**WHAT TO DO:**
Turn the lines of all the items below into a Markdown table with the columns Row and Text, giving each line its own numbered row and skipping blank lines. Leave the pictures out of the table.

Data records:
[Start of Attachment]
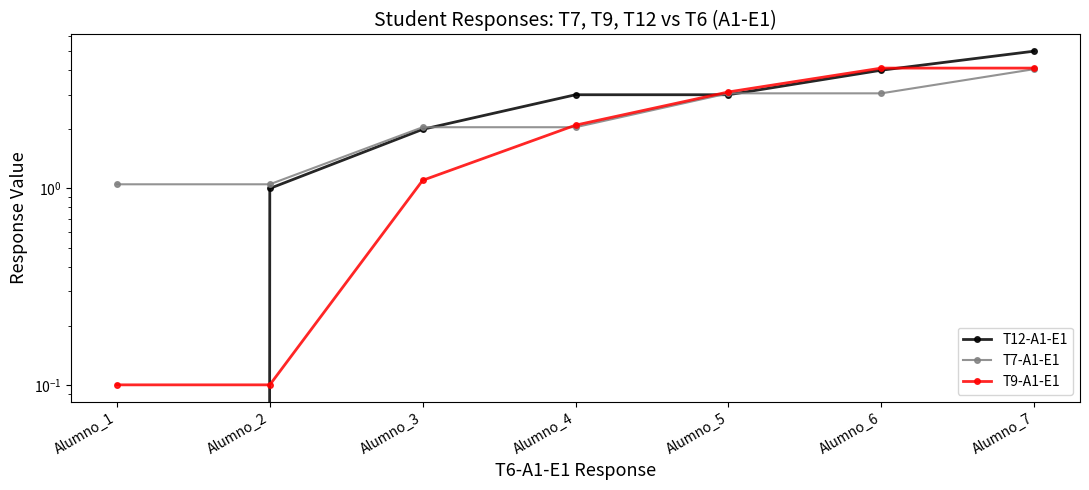

After their last crossing, which series has the higher values: T9-A1-E1 or T7-A1-E1?

T9-A1-E1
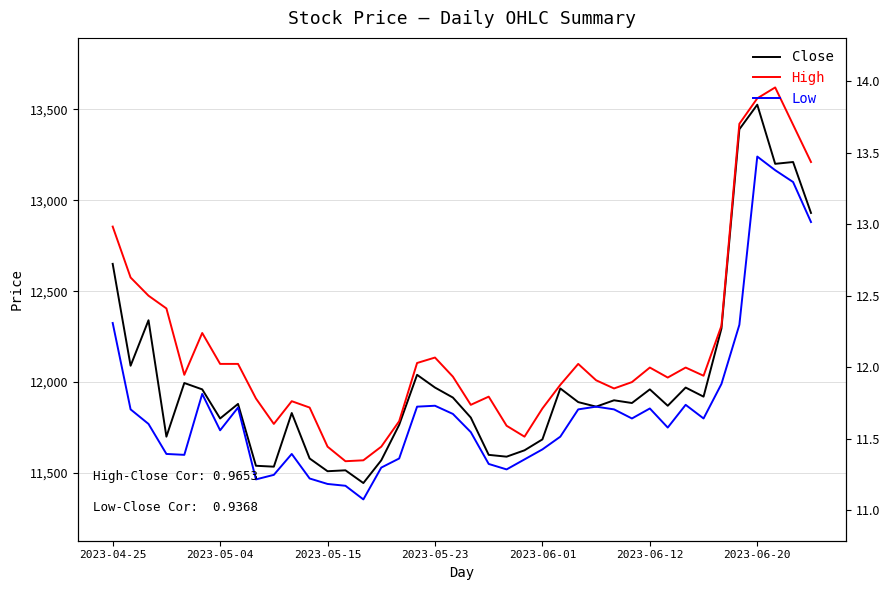

How many data points does each series have?

40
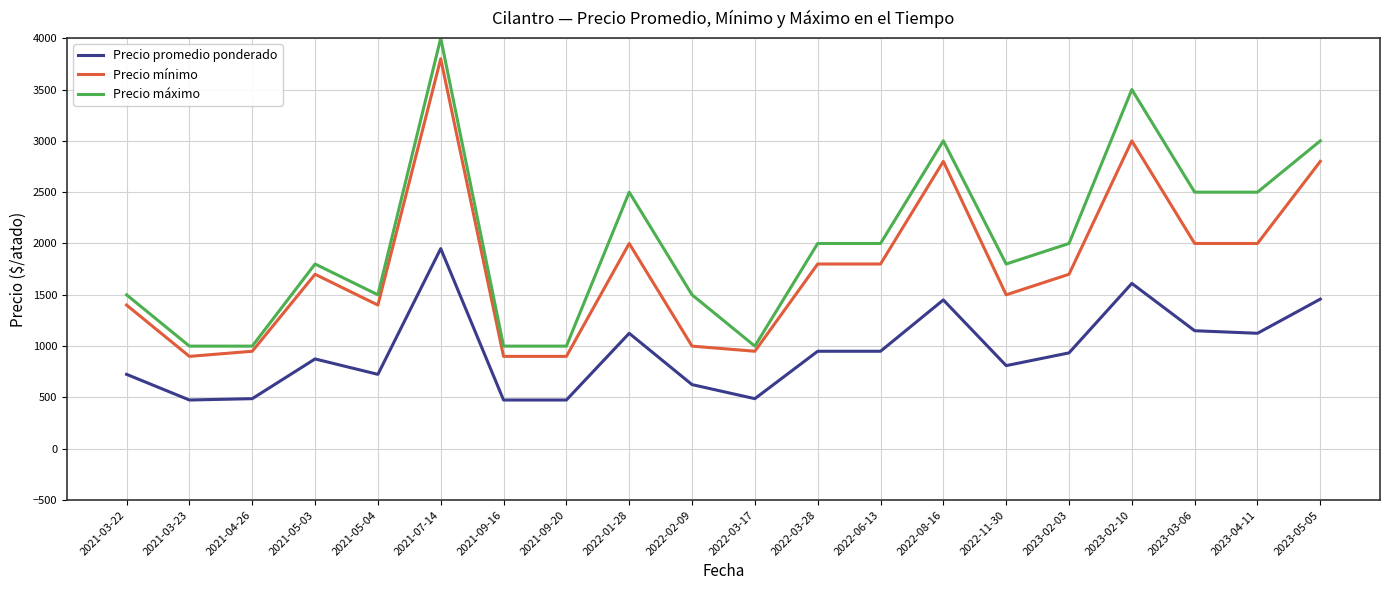

Which series has the widest spread of values?

Precio máximo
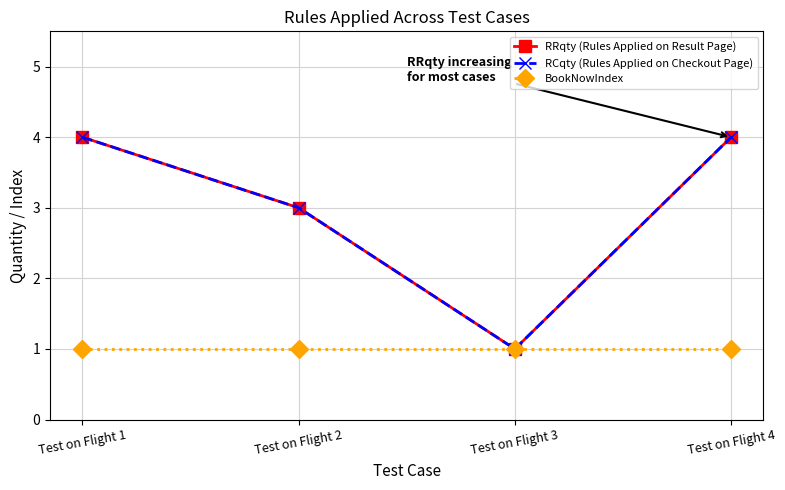

Is this an area chart (filled region under the line)?

No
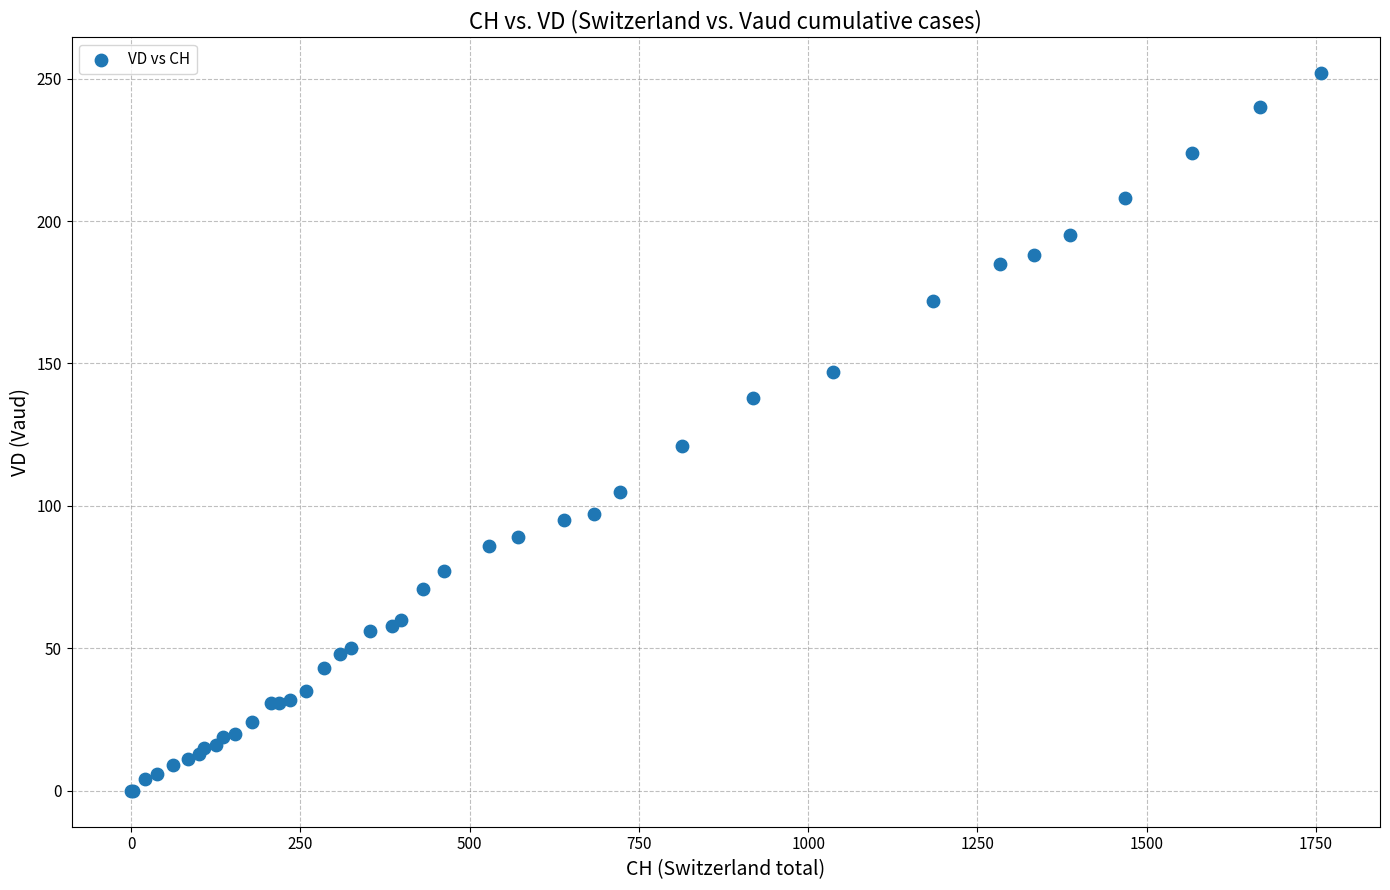

What Y value in the scatter plot is closest to 126?

121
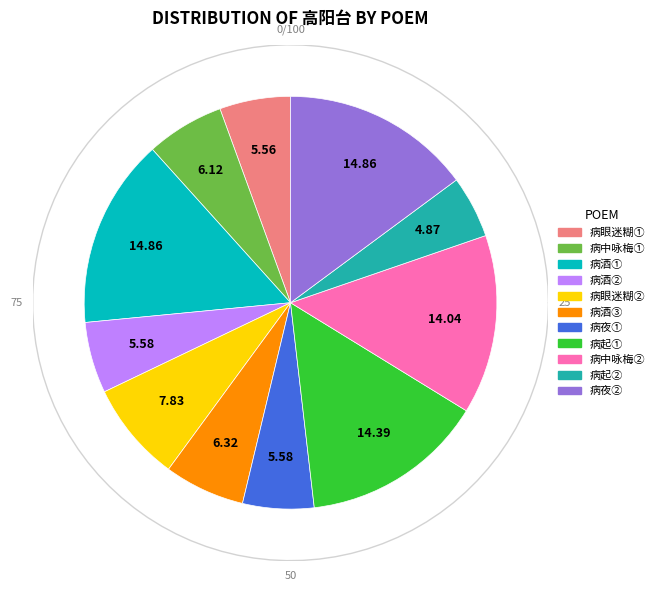

Count the number of slices in the pie.

11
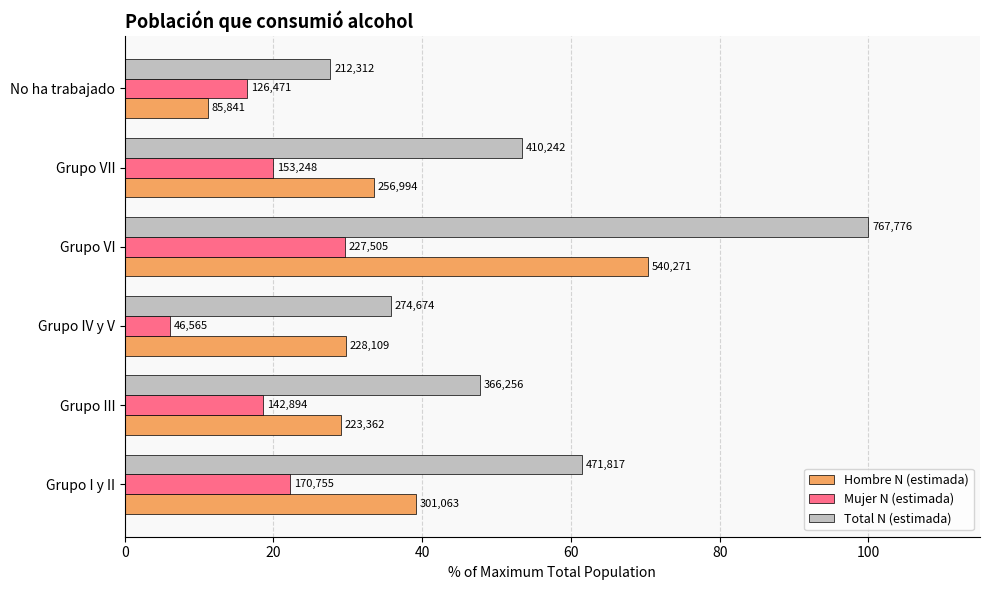

What are all the series names shown in the legend?

Hombre N (estimada), Mujer N (estimada), Total N (estimada)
[End of Attachment]
**SOLUTION TO THE PROBLEM:**
| Row | Text |
|---|---|
| 1 | After their last crossing, which series has the higher values: T9-A1-E1 or T7-A1-E1? |
| 2 | T9-A1-E1 |
| 3 | How many data points does each series have? |
| 4 | 40 |
| 5 | Which series has the widest spread of values? |
| 6 | Precio máximo |
| 7 | Is this an area chart (filled region under the line)? |
| 8 | No |
| 9 | What Y value in the scatter plot is closest to 126? |
| 10 | 121 |
| 11 | Count the number of slices in the pie. |
| 12 | 11 |
| 13 | What are all the series names shown in the legend? |
| 14 | Hombre N (estimada), Mujer N (estimada), Total N (estimada) |